Supplied passage:
Similarly, I’ve seen multiple copies of a statement by Kamal Abbas, the general coordinator for Egypt’s Center for Trade Unions and Workers Services, taped to the walls of the state capitol. Not long after Egypt’s January Revolution triumphed and Wisconsin’s protests began, Abbas announced his group’s support for the Wisconsin labor protesters in a page-long declaration that said in part: “We want you to know that we stand on your side. Stand firm and don’t waiver. Don’t give up on your rights. Victory always belongs to the people who stand firm and demand their just rights.”
Then there’s the role of organized labor more generally. After all, widespread strikes coordinated by labor unions shut down Egyptian government agencies and increased the pressure on Mubarak to relinquish power. While we haven’t seen similar strikes yet here in Madison—though there’s talk of a general strike if Walker’s bill somehow passes—there’s no underestimating the role of labor unions like the AFL-CIO, the Service Employees International Union (SEIU), the American Federation of State, County, and Municipal Employees, and the American Federation of Teachers in organizing the events of the past two weeks.
Faced with a bill that could all but wipe out unions in historically labor-friendly states across the Midwest, labor leaders knew they had to act—and quickly. “Our very labor movement is at stake,” Stephanie Bloomingdale, secretary-treasurer of Wisconsin’s AFL-CIO branch, told me. “And when that’s at stake, the economic security of Americans is at stake.”
“The Mubarak of the Midwest”
On the Sunday after I arrived, I was wandering the halls of the Capitol when I met Scott Graham, a third-grade teacher who lives in Lacrosse, Wisconsin. Over the cheers of the crowd, I asked Graham whether he saw a connection between the events in Egypt and those here in Wisconsin. His response caught the mood of the moment. “Watching Egypt’s story for a week or two very intently, I was inspired by the Egyptian people, you know, striving for their own self-determination and democracy in their country,” Graham told me. “I was very inspired by that. And when I got here I sensed that everyone’s in it together. The sense of solidarity is just amazing.”
A few days later, I stood outside the capitol building in the frigid cold and talked about Egypt with two local teachers. The most obvious connection between Egypt and Wisconsin was the role and power of young people, said Ann Wachter, a federal employee who joined our conversation when she overheard me mention Egypt. There, it was tech-savvy young people who helped keep the protests alive and the same, she said, applied in Madison. “You go in there everyday and it’s the youth that carries it throughout hours that we’re working, or we’re running our errands, whatever we do. They do whatever they do as young people to keep it alive. After all, I’m at the end of my working career; it’s their future.”

Job 1: In the passage on the Wisconsin protests, what position does Stephanie Bloomingdale hold?
Job 2: Name every labor union that the passage on the Wisconsin protests credits with a role in organizing the events of the past two weeks.
The lines that come next are separate from the passage on the Wisconsin protests.

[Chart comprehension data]
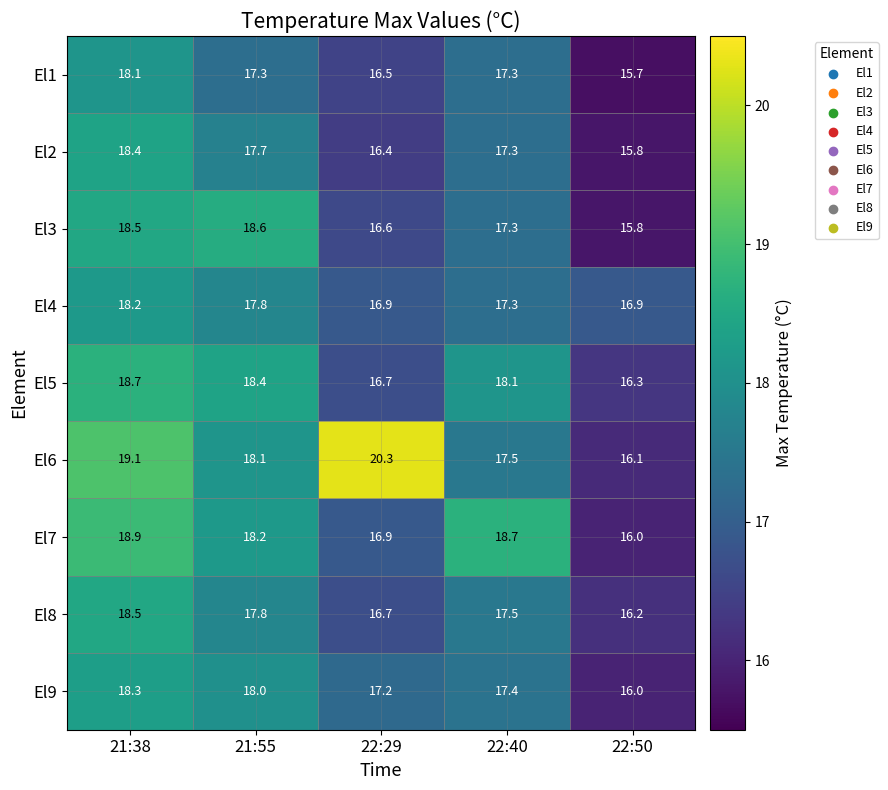

List the series in order of their peak value, highest first.

El6, El7, El5, El3, El8, El2, El9, El4, El1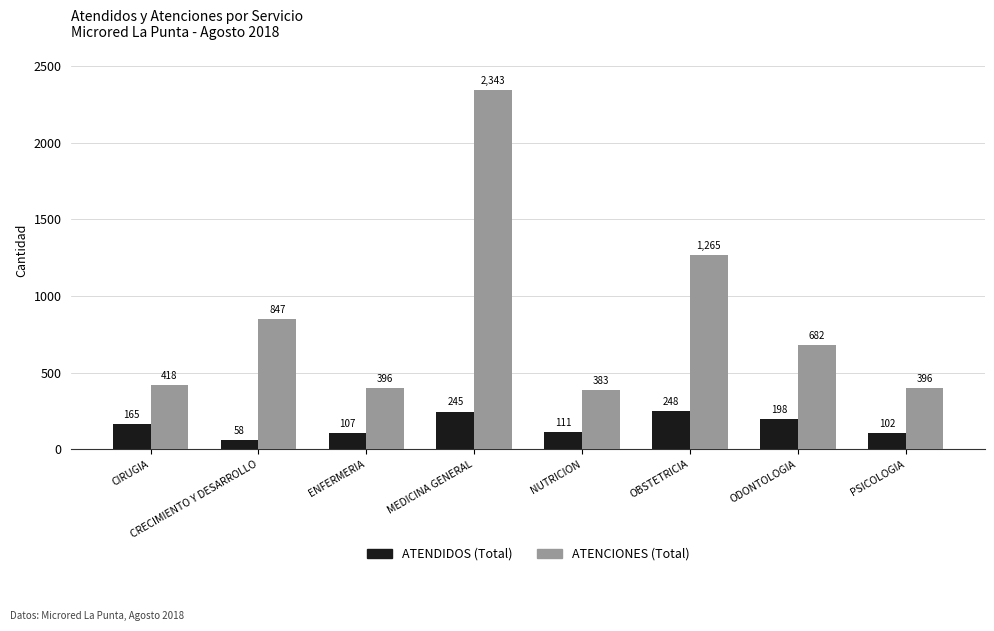

Which label corresponds to the smallest value in the chart?

CRECIMIENTO Y DESARROLLO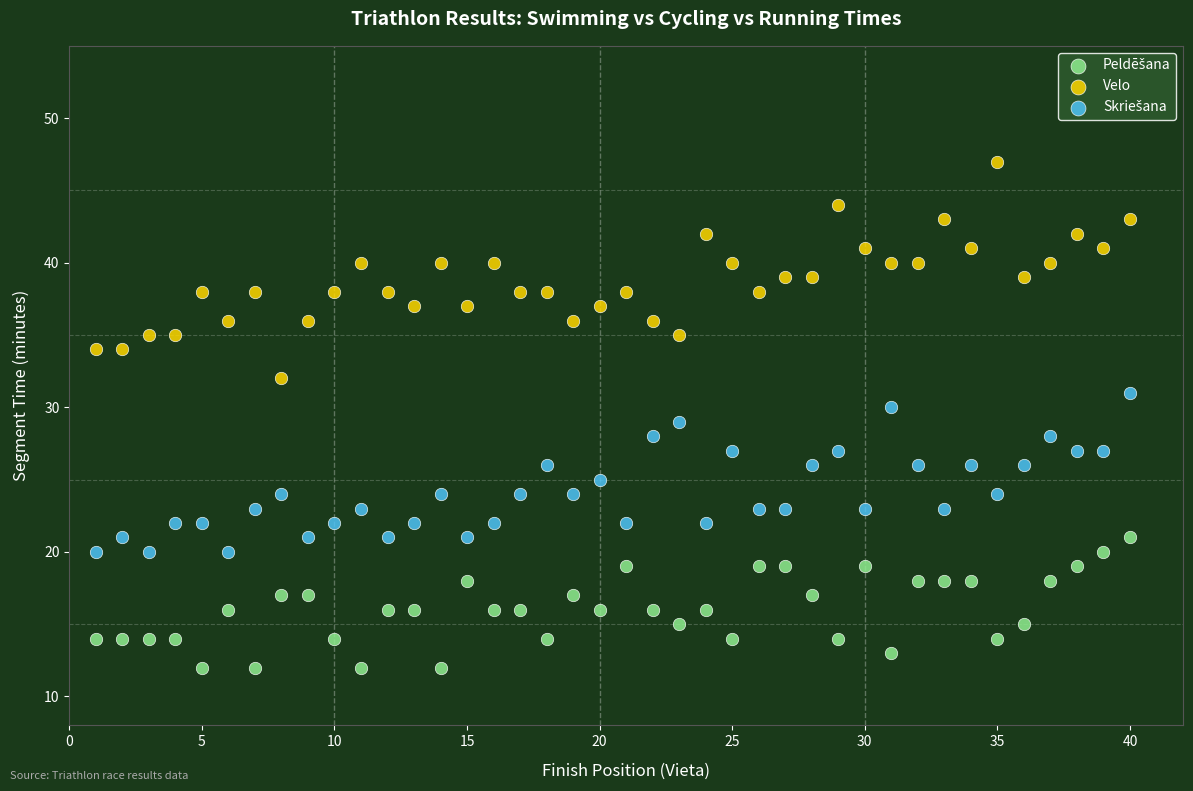

Across all data points, what is the range of Y values (max minus min)?

35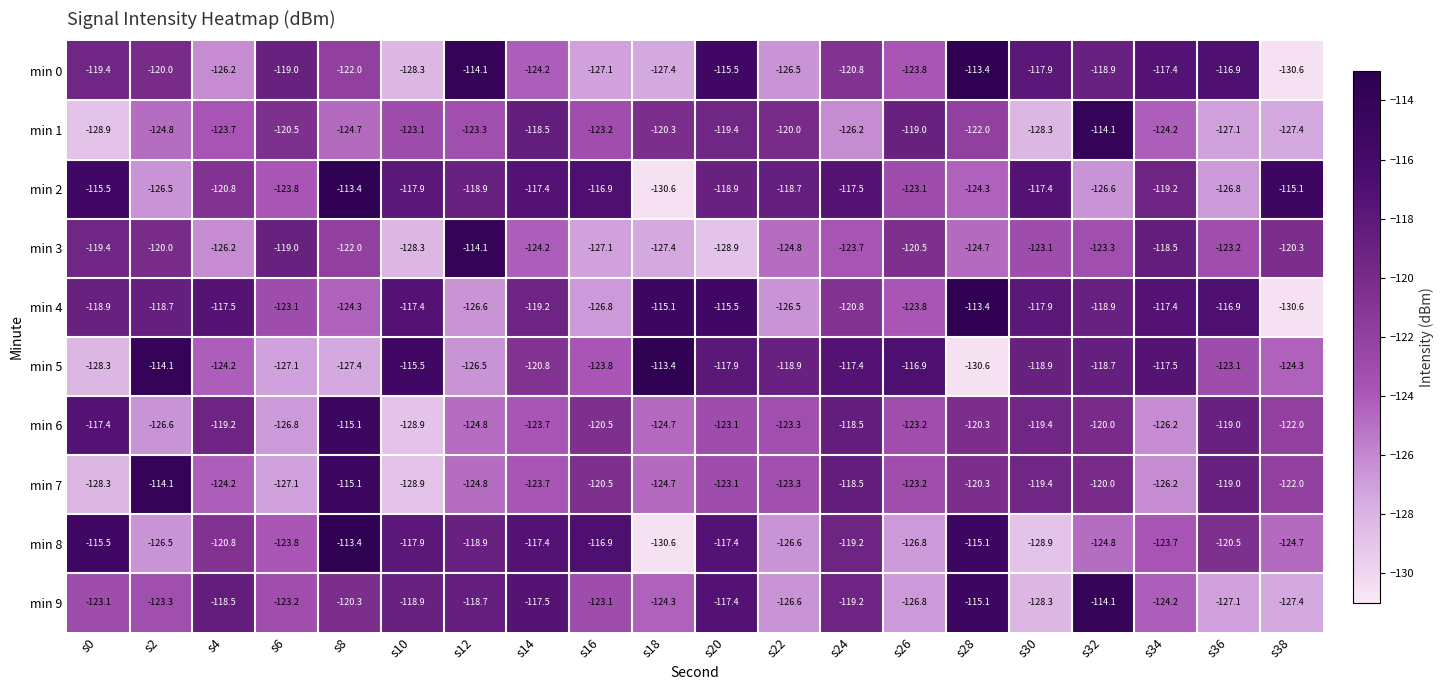

What value does the min 4 series have at s12?

-126.6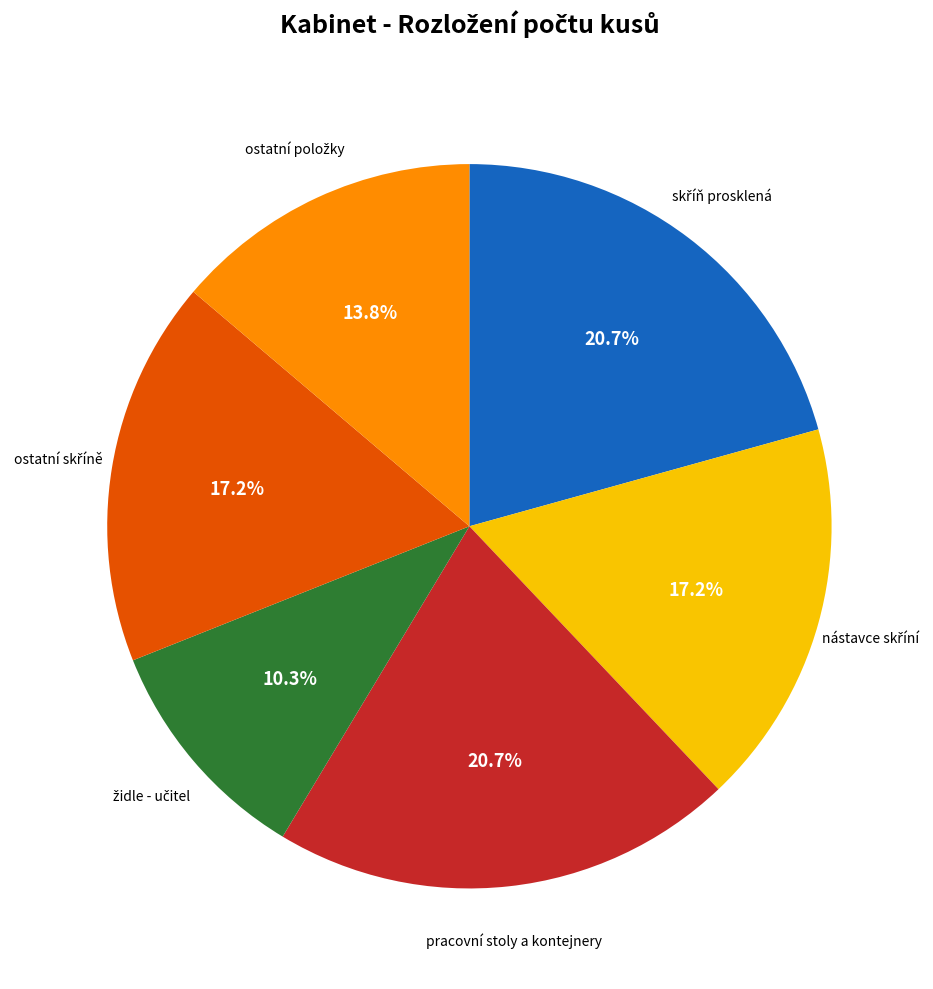

Is there a majority slice in this chart?

No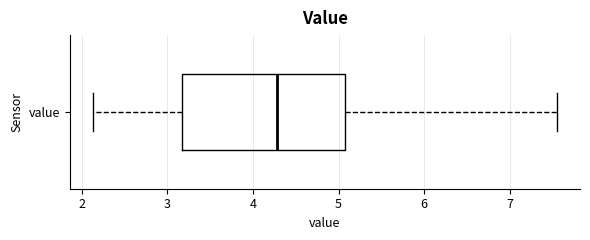

Transcribe this box plot: give where the median line is, the range the box spans, and where the two whiskers end, as read against the x-axis. The values are not printed on the chart, so give them approximately, as read against the axis.

median 4.3, box 3.2 to 5.1, whiskers 2.1 to 7.6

Task response 1: She is secretary-treasurer of Wisconsin's AFL-CIO branch.

Task response 2:
- AFL-CIO
- Service Employees International Union (SEIU)
- American Federation of State, County, and Municipal Employees
- American Federation of Teachers